*Requirement:* Scan the listing for the word "diagnosis", and copy out each line where it is found.

*Dataset extract:*
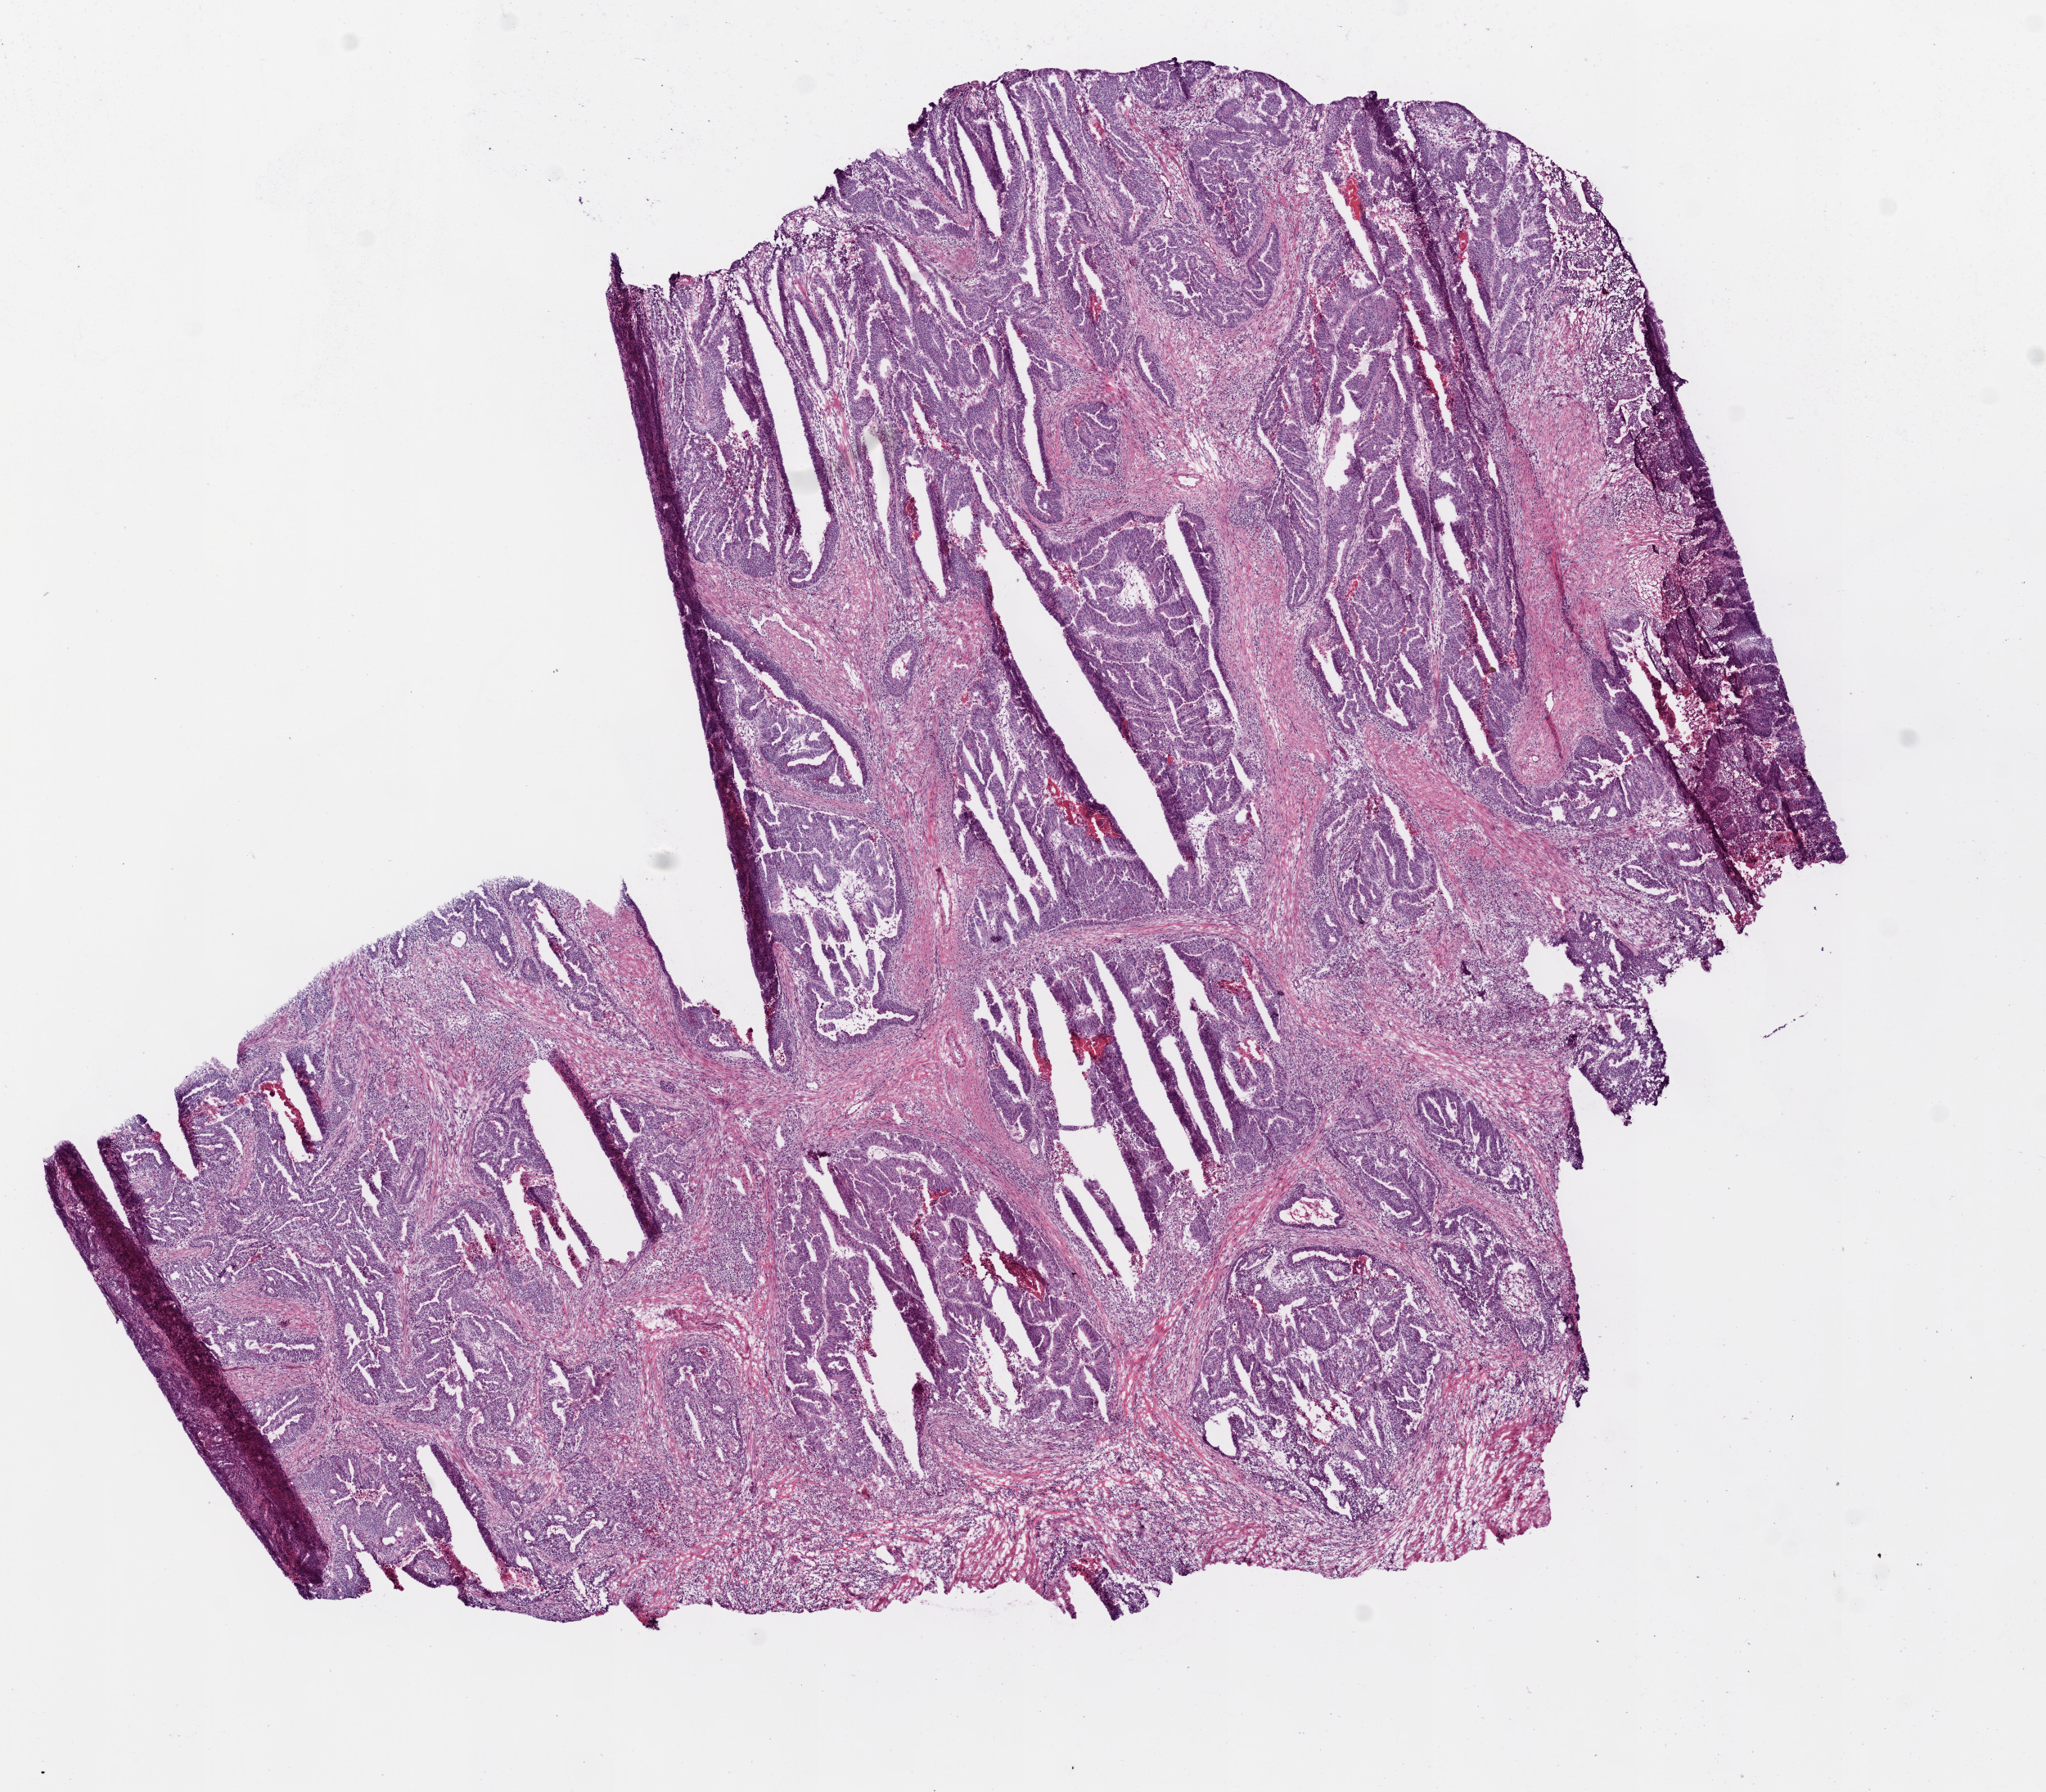
Whole-slide histology image, H&E-stained, whole scanned area (about 10.0 x 8.8 mm, slide scanned at 20x) shown as a low-resolution overview. Frozen section. Primary tumour sample from the rectum. Female patient; age at initial diagnosis 55 years. Pathologist review of this section (percent, as recorded): tumour cells 80%, tumour nuclei 88%, normal cells 10%, stromal cells 8%, necrosis 2%.
* histologic diagnosis: Adenocarcinoma, NOS
* AJCC pathologic stage: IIIB (6th edition)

*Completed task:*
Whole-slide histology image, H&E-stained, whole scanned area (about 10.0 x 8.8 mm, slide scanned at 20x) shown as a low-resolution overview. Frozen section. Primary tumour sample from the rectum. Female patient; age at initial diagnosis 55 years. Pathologist review of this section (percent, as recorded): tumour cells 80%, tumour nuclei 88%, normal cells 10%, stromal cells 8%, necrosis 2%.
* histologic diagnosis: Adenocarcinoma, NOS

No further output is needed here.